↓↓↓
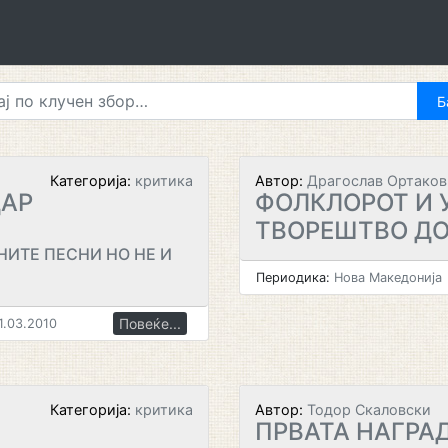
Категорија:
критика
Автор:
Драгослав Ортаков
ДАР
ФОЛКЛОРОТ И
ТВОРЕШТВО ДО
НИТЕ ПЕСНИ НО НЕ И
Периодика:
Нова Македонија
Повеќе...
1.03.2010
Категорија:
критика
Автор:
Тодор Скаловски
ПРВАТА НАГРАД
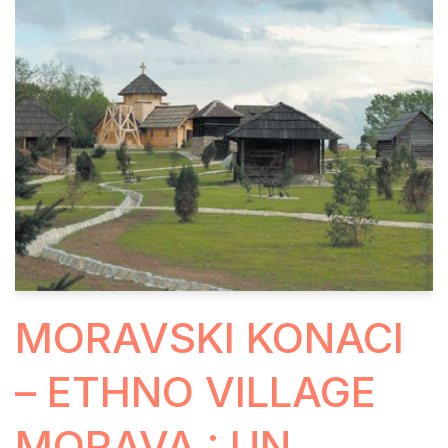
MORAVSKI KONACI
– ETHNO VILLAGE
MORAVA : UN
↑↑↑
Description of the task:
Retype every line of text in the data above exactly, with the same characters and line breaks, and leave the pictures out of your answer.

Completed task:
Категорија:
критика
Автор:
Драгослав Ортаков
ДАР
ФОЛКЛОРОТ И
ТВОРЕШТВО ДО
НИТЕ ПЕСНИ НО НЕ И
Периодика:
Нова Македонија
Повеќе...
1.03.2010
Категорија:
критика
Автор:
Тодор Скаловски
ПРВАТА НАГРАД
MORAVSKI KONACI
– ETHNO VILLAGE
MORAVA : UN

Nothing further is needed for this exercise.